## EXTRACTED INFORMATION:
──────────────────────────────

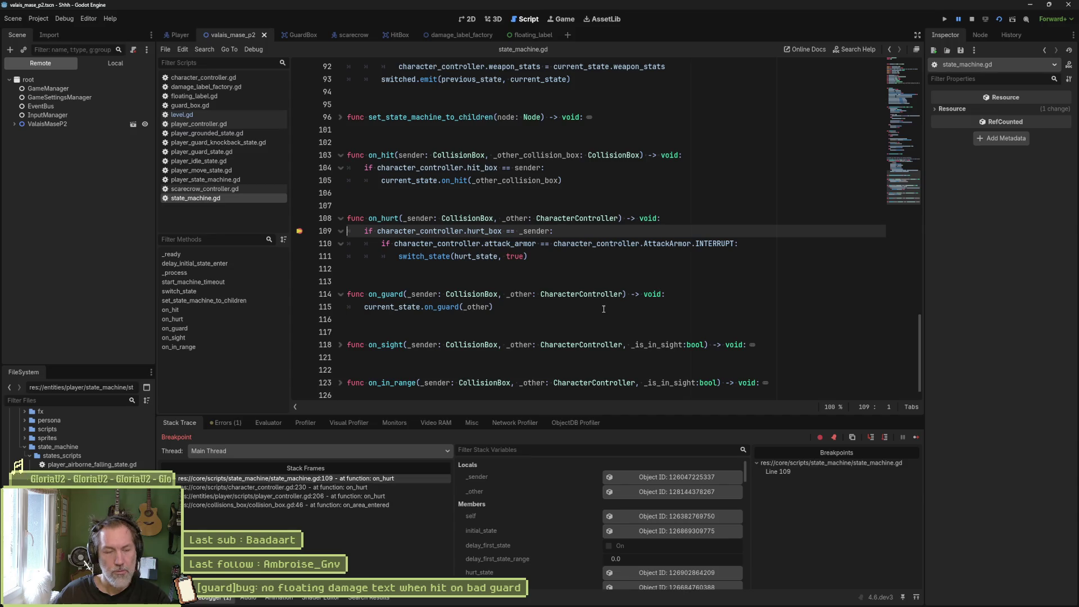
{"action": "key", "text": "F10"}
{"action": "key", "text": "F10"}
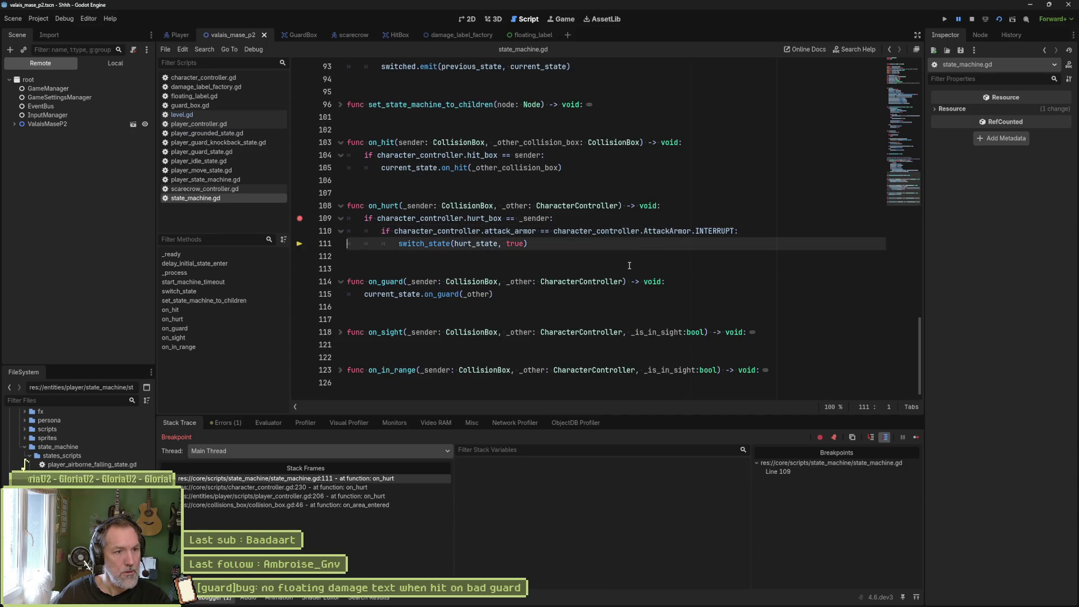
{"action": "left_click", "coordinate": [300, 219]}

──────────────────────────────

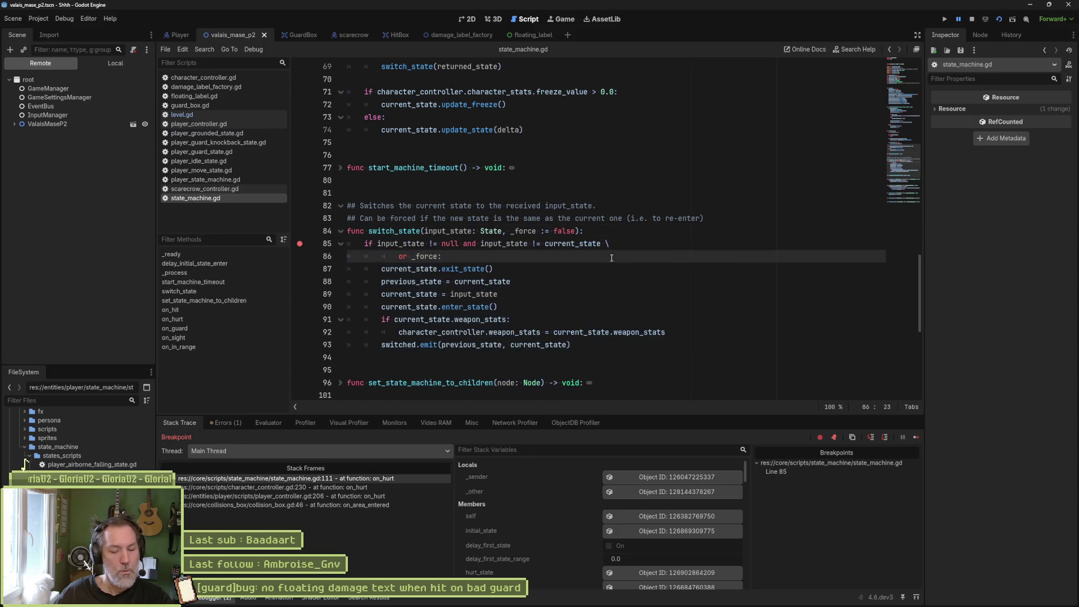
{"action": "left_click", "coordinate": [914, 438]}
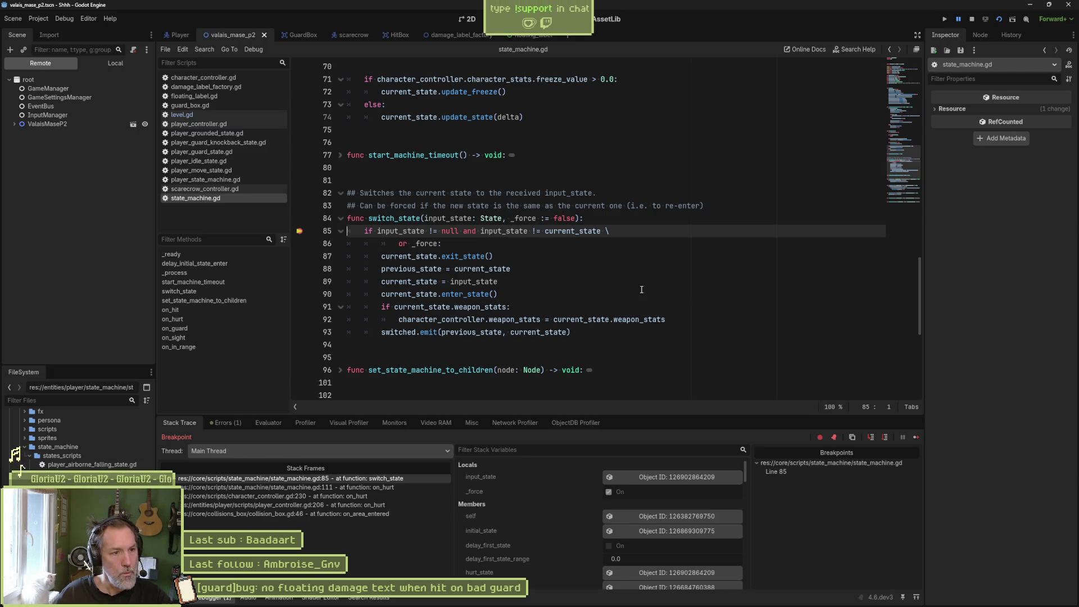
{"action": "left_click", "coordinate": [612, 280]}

──────────────────────────────

## YOUR ASSIGNMENT:
Which of the lines in the material carry the string "coordinate"? Pull them out.

## WRITTEN REPLY:
{"action": "left_click", "coordinate": [300, 219]}
{"action": "left_click", "coordinate": [914, 438]}
{"action": "left_click", "coordinate": [612, 280]}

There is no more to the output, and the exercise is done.